Open Access
Numéro
CMLF 2008
2008
Numéro d'article 098
Nombre de pages 11
Section Histoire, épistémologie, réflexivité
DOI https://doi.org/10.1051/cmlf08194
Publié en ligne 9 juillet 2008
Congrès Mondial de Linguistique Française, Paris, France, 2008
DOI: 10.1051/cmlf08194

Etude macroscopique du champ linguistique en France dans l’après-guerre

T. Poibeau

thierry.poibeau@lipn.univ-paris13.fr

Publié en ligne le 9 juillet 2008

Résumé
L’étude de l’histoire et de l’évolution des idées en linguistique s’est considérablement développée ces dernières années. La recherche porte le plus souvent sur des périodes précises du passé sur lesquelles on a un certain recul, afin d’en faire ressortir les orientations et les lignes de force. Il est beaucoup plus risqué d’analyser la période contemporaine. Pourtant, on ne peut qu’être frappé par les hauts et les bas d’un domaine, la linguistique, quelque peu délaissée après la guerre, si forte dans les années 1960, et à nouveau en plein questionnement aujourd’hui, pour autant que l’on puisse en juger. Ce sont ces mouvements de flux et de reflux que l’article essaie de cerner, à un niveau macroscopique.
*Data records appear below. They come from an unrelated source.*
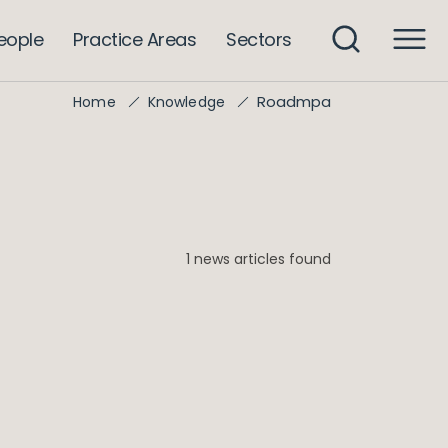
eople
Practice Areas
Sectors
Roadmpa
Home
Knowledge
1 news articles found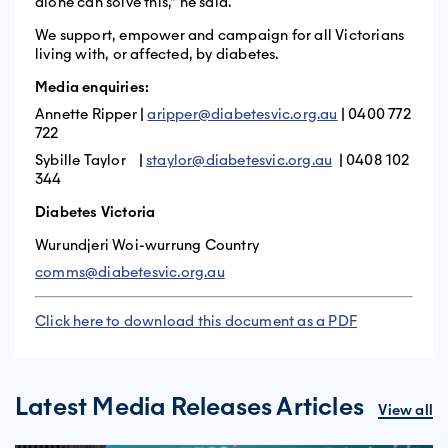
alone can solve this,” he said.
We support, empower and campaign for all Victorians
living with, or affected, by diabetes.
Media enquiries:
Annette Ripper |
aripper@diabetesvic.org.au
| 0400 772
722
Sybille Taylor |
staylor@diabetesvic.org.au
| 0408 102
344
Diabetes Victoria
Wurundjeri Woi-wurrung Country
comms@diabetesvic.org.au
Click here to download this document as a PDF
Latest Media Releases Articles
View all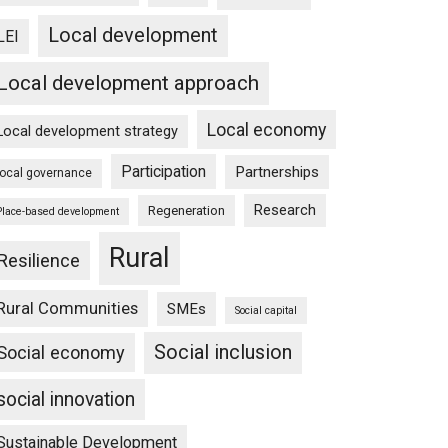
Local development
LEI
Local development approach
Local economy
Local development strategy
Participation
Partnerships
local governance
Research
Regeneration
Place-based development
Rural
Resilience
Rural Communities
SMEs
Social capital
Social inclusion
Social economy
social innovation
Sustainable Development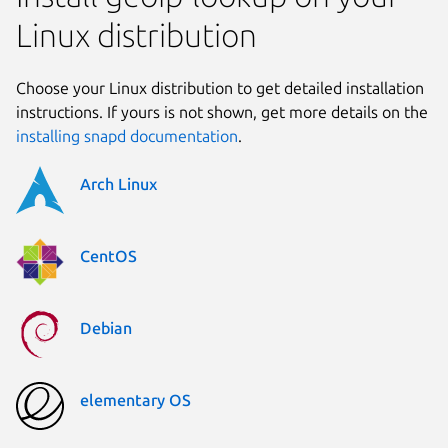
Linux distribution
Choose your Linux distribution to get detailed installation
instructions. If yours is not shown, get more details on the
installing snapd documentation
.
Arch Linux
CentOS
Debian
elementary OS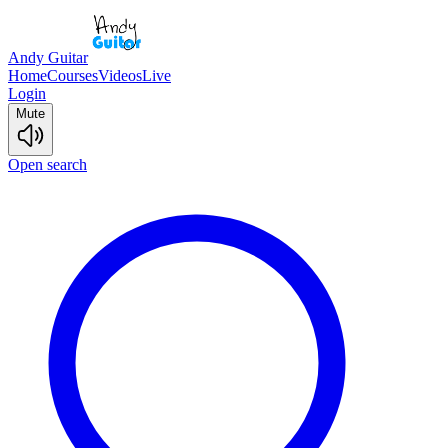
Andy Guitar
Home
Courses
Videos
Live
Login
Mute
Open search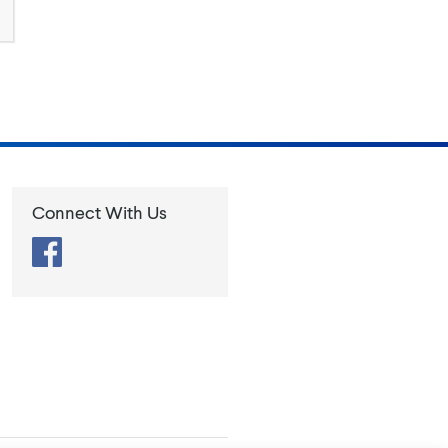
Connect With Us
Facebook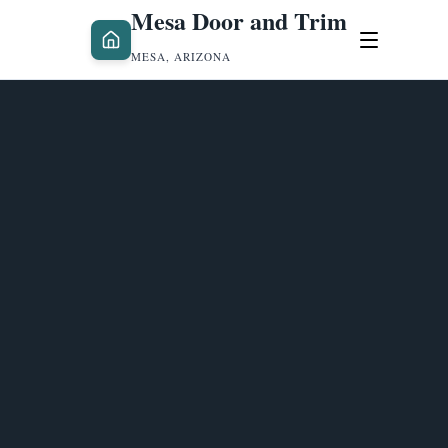
Mesa Door and Trim
MESA, ARIZONA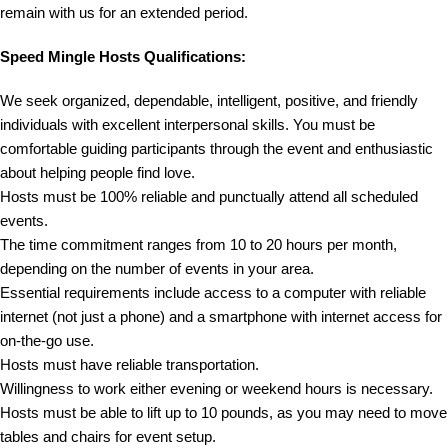
remain with us for an extended period.
Speed Mingle Hosts Qualifications:
We seek organized, dependable, intelligent, positive, and friendly
individuals with excellent interpersonal skills. You must be
comfortable guiding participants through the event and enthusiastic
about helping people find love.
Hosts must be 100% reliable and punctually attend all scheduled
events.
The time commitment ranges from 10 to 20 hours per month,
depending on the number of events in your area.
Essential requirements include access to a computer with reliable
internet (not just a phone) and a smartphone with internet access for
on-the-go use.
Hosts must have reliable transportation.
Willingness to work either evening or weekend hours is necessary.
Hosts must be able to lift up to 10 pounds, as you may need to move
tables and chairs for event setup.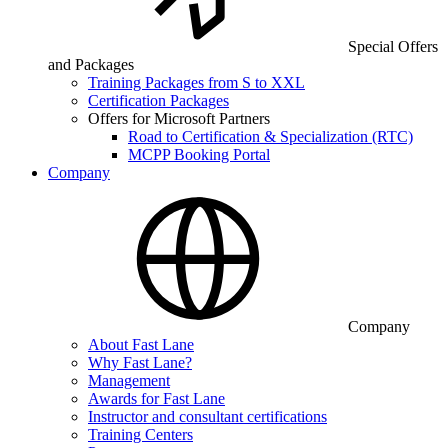
Special Offers
and Packages
Training Packages from S to XXL
Certification Packages
Offers for Microsoft Partners
Road to Certification & Specialization (RTC)
MCPP Booking Portal
Company
Company
About Fast Lane
Why Fast Lane?
Management
Awards for Fast Lane
Instructor and consultant certifications
Training Centers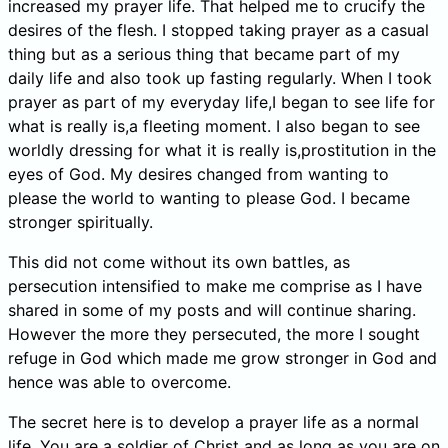
increased my prayer life. That helped me to crucify the
desires of the flesh. I stopped taking prayer as a casual
thing but as a serious thing that became part of my
daily life and also took up fasting regularly. When I took
prayer as part of my everyday life,I began to see life for
what is really is,a fleeting moment. I also began to see
worldly dressing for what it is really is,prostitution in the
eyes of God. My desires changed from wanting to
please the world to wanting to please God. I became
stronger spiritually.
This did not come without its own battles, as
persecution intensified to make me comprise as I have
shared in some of my posts and will continue sharing.
However the more they persecuted, the more I sought
refuge in God which made me grow stronger in God and
hence was able to overcome.
The secret here is to develop a prayer life as a normal
life. You are a soldier of Christ and as long as you are on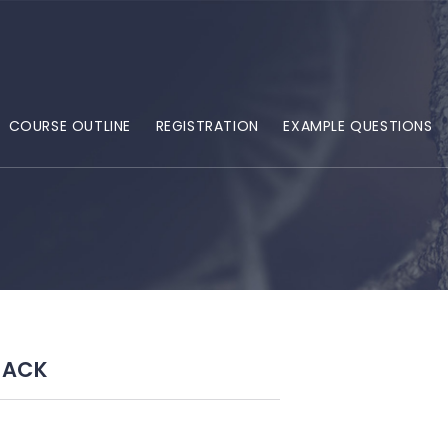
COURSE OUTLINE
REGISTRATION
EXAMPLE QUESTIONS
BACK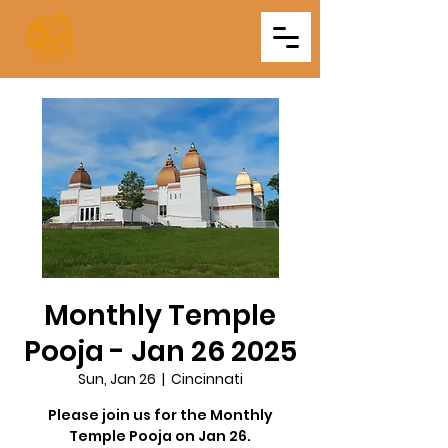
Triveni
Mitra Mandal
Monthly Temple
Pooja - Jan 26 2025
Sun, Jan 26
  |  
Cincinnati
Please join us for the Monthly
Temple Pooja on Jan 26.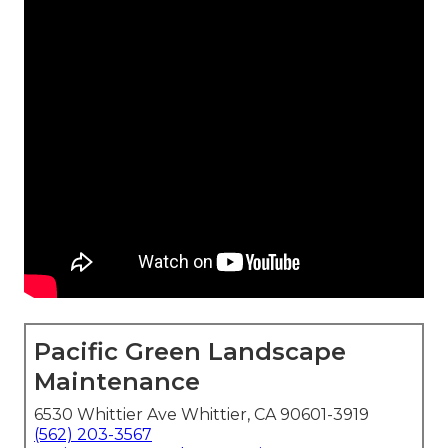
Pacific Green Landscape
Maintenance
6530 Whittier Ave Whittier, CA 90601-3919
(562) 203-3567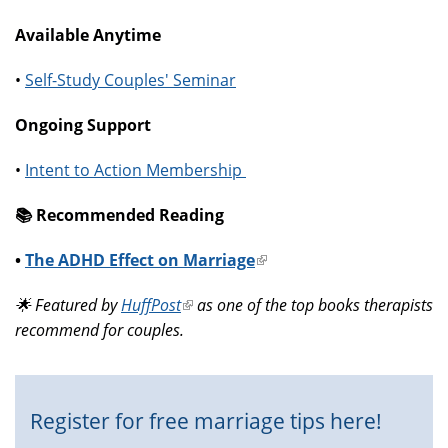
Available Anytime
•
Self-Study Couples' Seminar
Ongoing Support
•
Intent to Action Membership
📚️ Recommended Reading
•
The ADHD Effect on Marriage
(link
is
🌟 Featured by
HuffPost
(link
as one of the top books therapists
external)
recommend for couples.
is
external)
Register for free marriage tips here!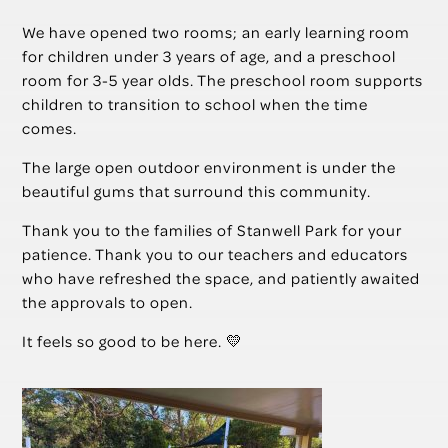
We have opened two rooms; an early learning room
for children under 3 years of age, and a preschool
room for 3-5 year olds. The preschool room supports
children to transition to school when the time
comes.
The large open outdoor environment is under the
beautiful gums that surround this community.
Thank you to the families of Stanwell Park for your
patience. Thank you to our teachers and educators
who have refreshed the space, and patiently awaited
the approvals to open.
It feels so good to be here. 💛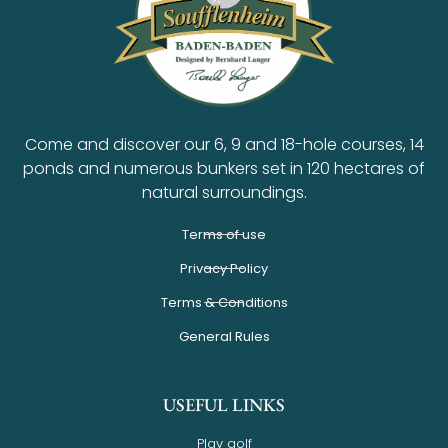
Come and discover our 6, 9 and 18-hole courses, 14
ponds and numerous bunkers set in 120 hectares of
natural surroundings.
Terms of use
Privacy Policy
Terms & Conditions
General Rules
USEFUL LINKS
Play golf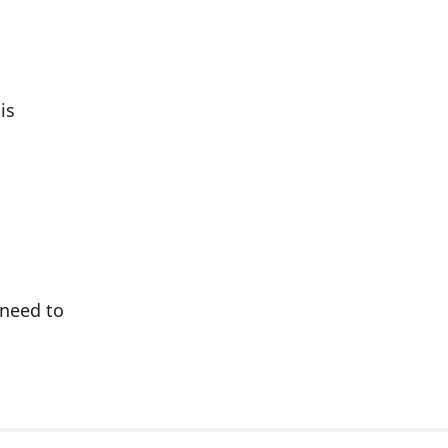
is
 need to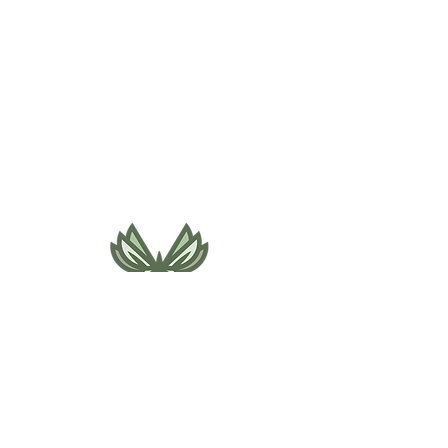
495 NE Bellevue Drive
Bend, OR 97701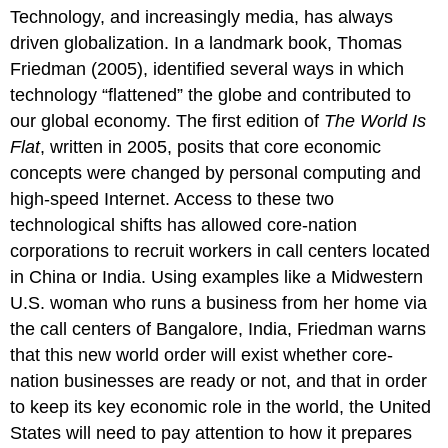
Technology, and increasingly media, has always
Globalization
driven globalization. In a landmark book, Thomas
China
and
Friedman (2005), identified several ways in which
the
technology “flattened” the globe and contributed to
Internet:
our global economy. The first edition of
The World Is
An
Flat
, written in 2005, posits that core economic
Uncomfortable
Friendship
concepts were changed by personal computing and
Think
high-speed Internet. Access to these two
It
technological shifts has allowed core-nation
Over
corporations to recruit workers in call centers located
Practice
in China or India. Using examples like a Midwestern
U.S. woman who runs a business from her home via
the call centers of Bangalore, India, Friedman warns
that this new world order will exist whether core-
nation businesses are ready or not, and that in order
to keep its key economic role in the world, the United
States will need to pay attention to how it prepares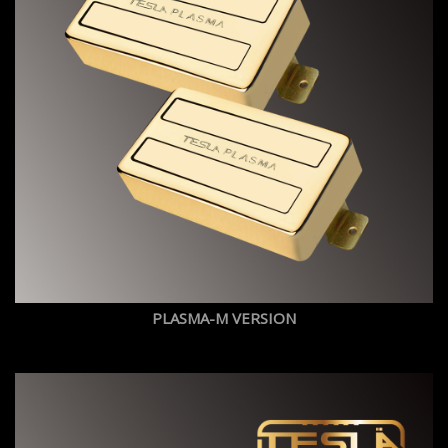
PLASMA-M VERSION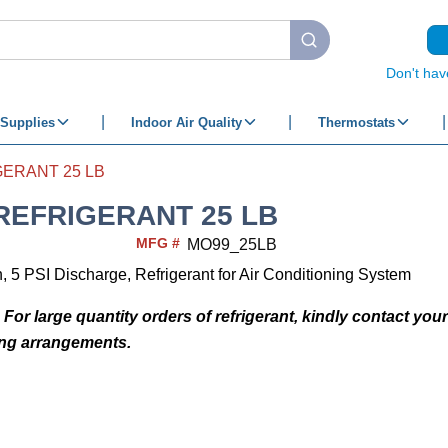
submit search
Don't hav
Supplies
Indoor Air Quality
Thermostats
ERANT 25 LB
REFRIGERANT 25 LB
MFG #
MO99_25LB
, 5 PSI Discharge, Refrigerant for Air Conditioning System
 For large quantity orders of refrigerant, kindly contact you
ing arrangements.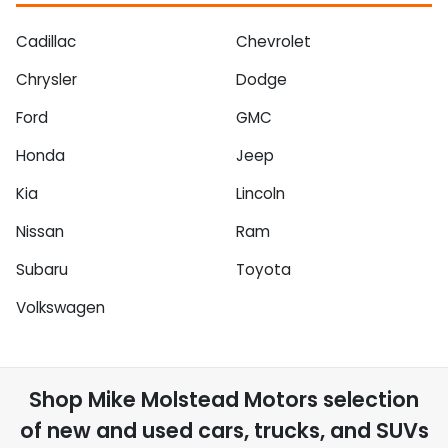
Cadillac
Chevrolet
Chrysler
Dodge
Ford
GMC
Honda
Jeep
Kia
Lincoln
Nissan
Ram
Subaru
Toyota
Volkswagen
Shop
Mike Molstead Motors
selection
of
new and used cars, trucks, and SUVs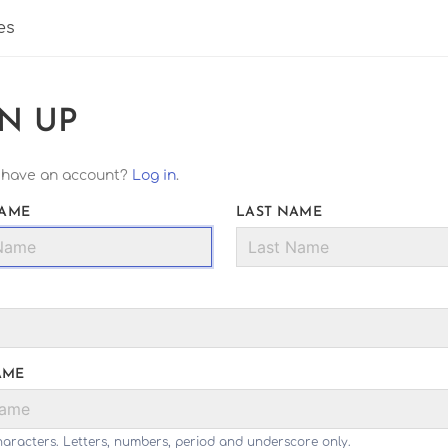
es
GN UP
 have an account?
Log in
.
NAME
LAST NAME
AME
haracters. Letters, numbers, period and underscore only.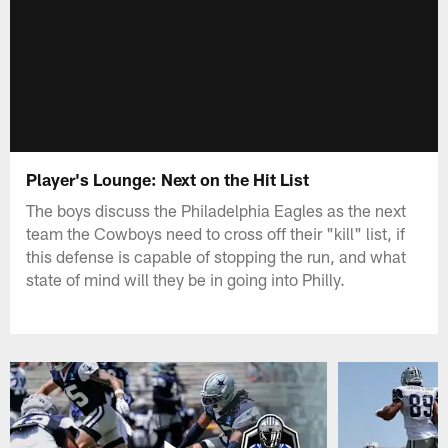
Player's Lounge: Next on the Hit List
The boys discuss the Philadelphia Eagles as the next
team the Cowboys need to cross off their "kill" list, if
this defense is capable of stopping the run, and what
state of mind will they be in going into Philly.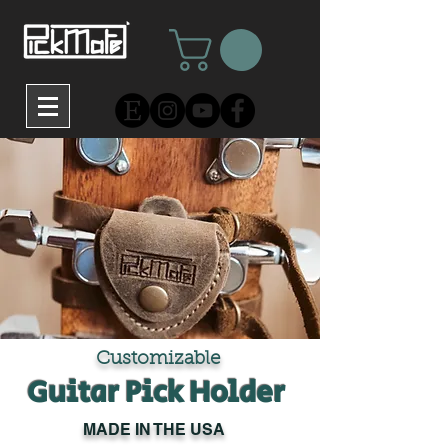
Customizable
Guitar Pick Holder
MADE IN THE USA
Notre point de départ sera l’étude de Jean-Claude Chevalier et Pierre Encrevé, Combats pour la linguistique (2006). Dans ce livre, les auteurs décrivent l’évolution de la linguistique en France après la guerre (et plus particulièrement la création des revues de linguistique entre 1958 et 1968). Les auteurs, pour mener à bien leur enquête fondée sur des interviews des principaux acteurs du domaine, étendent leur champ d’investigation jusqu’au début du 20e siècle. L’étude de Chevalier et Encrevé se situe clairement dans une perspective sociologique, « à la Bourdieu ». Il s’agit, à travers les interviews, d’étudier le « champ » linguistique, les positions de « pouvoir » et de luttes entre individus et entre théories. Cette dimension est évidemment présente, et le livre des deux auteurs laissent bien apparaître ces oppositions entre classiques et modernes, anciennes théories et nouveauté des années 1960, etc. Mais, au-delà de cette vision du champ linguistique, il ne semble pas inutile de revenir sur ces prémisses, y compris pour en examiner les conséquences sur une période plus récente. Quelles sont les oppositions à l’œuvre ? Y a-t-il réellement une opposition fondamentale entre philologie et linguistique ? Y a-t-il une spécificité française dans le renouveau linguistique de l’après-guerre ? Quel est le poids des études classiques et des études portant sur des langues modernes ? Dans quelle mesure peut-on parler de « structuralisme à la française » ? Quelle a été la portée (scientifique, épistémologique, voire philosophique, à l’intérieur et à l’extérieur des frontières) de ce structuralisme dans l’après-guerre ? Ce sont quelques unes des questions auxquelles ce bref article essaie de répondre.